• _Work request_
Set down the lines of the items below verbatim, starting at the line containing "Which label corresponds" and ending at the line containing "Does any single". Leave the pictures out.

• _Listed entries_
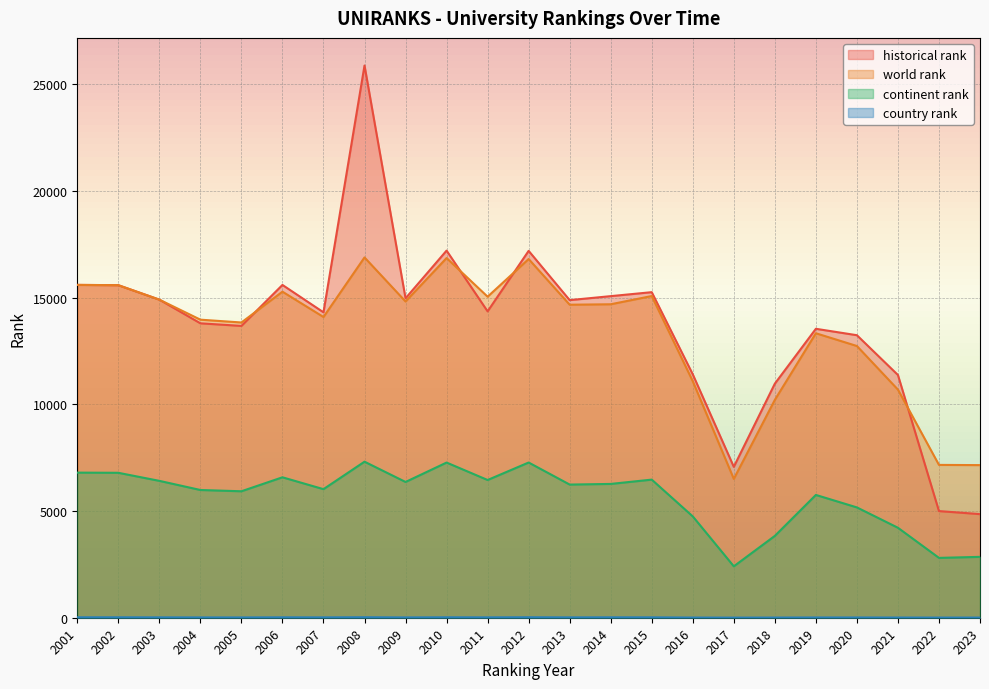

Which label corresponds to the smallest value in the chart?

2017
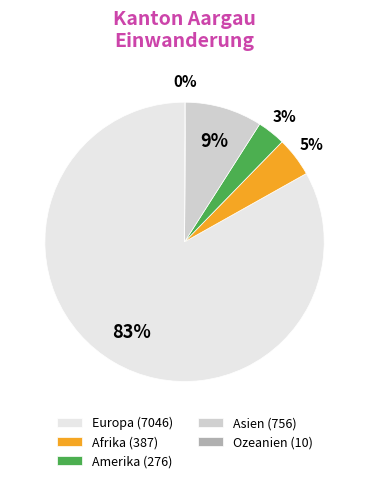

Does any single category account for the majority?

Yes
---
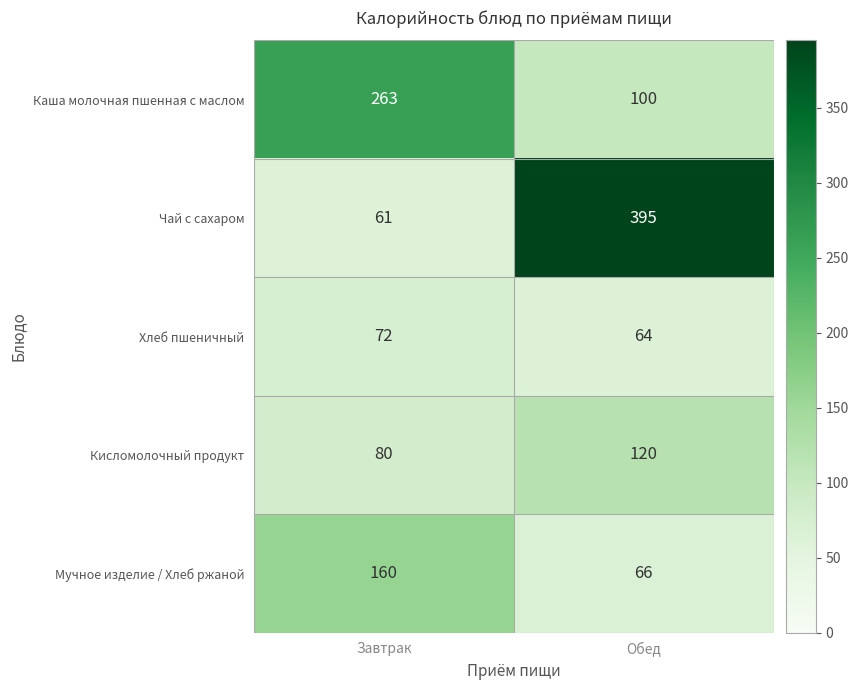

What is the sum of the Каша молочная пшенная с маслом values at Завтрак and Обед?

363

• _Output of the exercise_
Which label corresponds to the smallest value in the chart?

2017

Does any single category account for the majority?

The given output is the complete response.